Pass integer=True. Bounds are still given as numbers; they are rounded to integer limits.

import turboswarm as pso

# f(x) = (x0 - 3)^2 + (x1 + 2)^2, integer optimum at (3, -2).
r = pso.minimize(
    lambda x: (x[0] - 3) ** 2 + (x[1] + 2) ** 2,
    bounds=[(-10, 10)] * 2,
    integer=True,
    seed=5,
)
print(r.best_position)   # [3.0, -2.0]
print(r.best_value)      # 0.0

The objective receives already-decoded integer values. The returned best_position corresponds to integer coordinates.

Binary variables

For {0, 1} problems (feature selection, knapsack, subset choice) pass binary=True. It is the binary special case of the integer space; the dimension is taken from bounds.

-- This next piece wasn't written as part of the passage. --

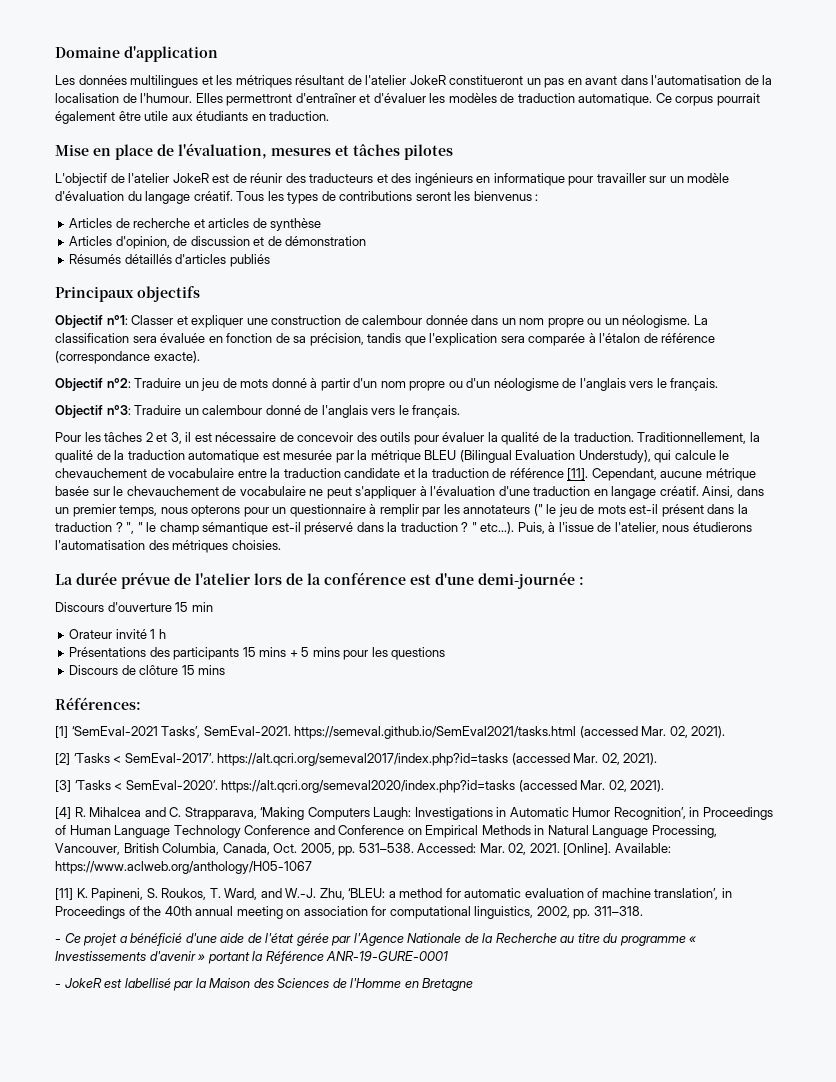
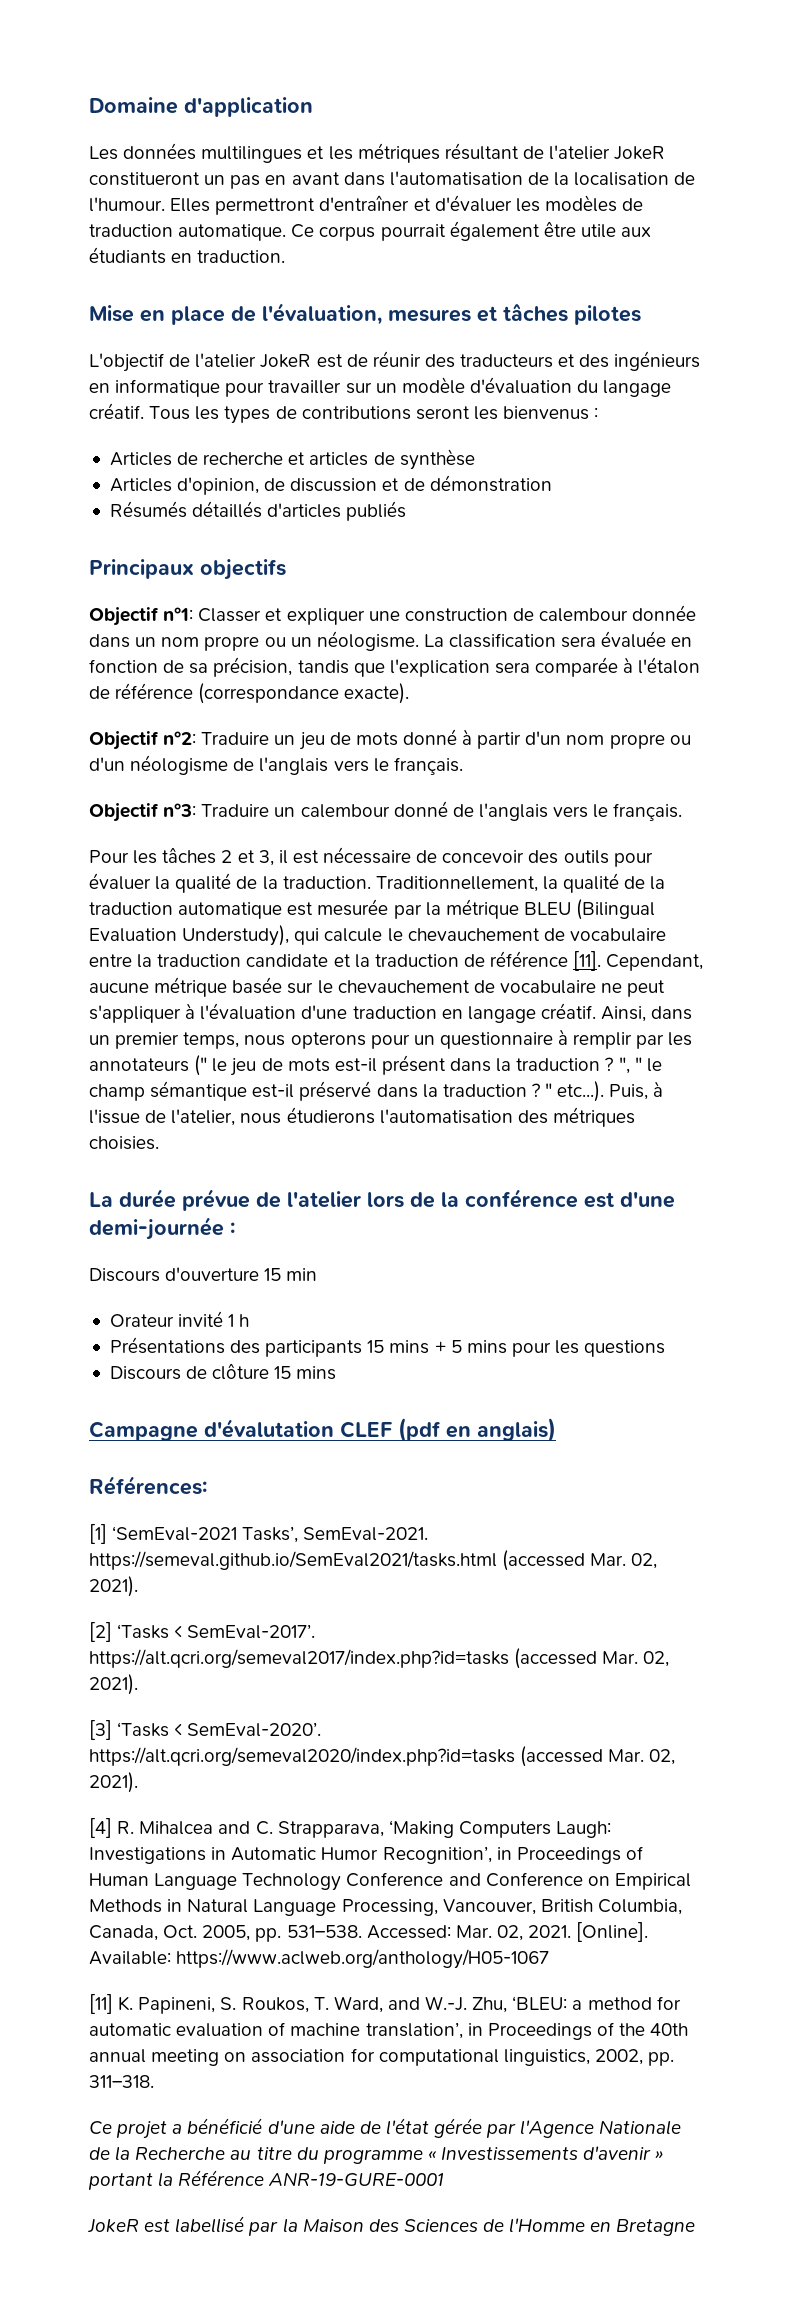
(226, 670) none -> [89,1418,556,1442] // Campagne d'évalutation CLEF (pdf en anglais)
[55,938,61,943] - -> (154, 2081) none
[55,983,61,988] - -> (445, 2179) none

# 0/1 knapsack: pick items maximizing value within a weight cap.
values, weights, cap = [10, 13, 18, 31, 7, 15], [2, 3, 4, 7, 1, 3], 10
r = pso.minimize(
    lambda x: -sum(v * xi for v, xi in zip(values, x)),     # minimize -value
    bounds=[(0, 1)] * len(values),
    binary=True,
    constraints=[lambda x: sum(w * xi for w, xi in zip(weights, x)) - cap],
    n_particles=50, max_iter=200, seed=1,
)
chosen = [int(b) for b in r.best_position]

Mixed variable types

Real problems often mix continuous, integer and binary variables. Pass var_types — one of "real", "integer" or "binary" per dimension (same length as bounds):

# x0 continuous, x1 integer, x2 binary.
r = pso.minimize(
    lambda x: (x[0] - 1.5) ** 2 + (x[1] - 3) ** 2 + (x[2] - 1) ** 2,
    bounds=[(-5, 5), (-10, 10), (0, 1)],
    var_types=["real", "integer", "binary"],
    seed=7,
)
# r.best_position == [1.5, 3.0, 1.0]  (integer/binary dims are whole-valued)

Integer and binary dimensions come back as whole-valued floats. var_types takes precedence over the integer / binary flags. In Rust this is the MixedSpace (its Scalar is f64).

Discretization strategies (Rust)

From Rust, IntegerSpace supports three strategies via with_discretization:

  • Round — nearest integer (default, most common).
  • Truncate — toward zero.
  • Floor — round down.
use turboswarm_core::prelude::*;

let space = IntegerSpace::new(vec![(-10, 10); 2])
    .with_discretization(Discretization::Floor);

Comparing how the chosen strategy affects convergence on the same problem is a compact way to compare them.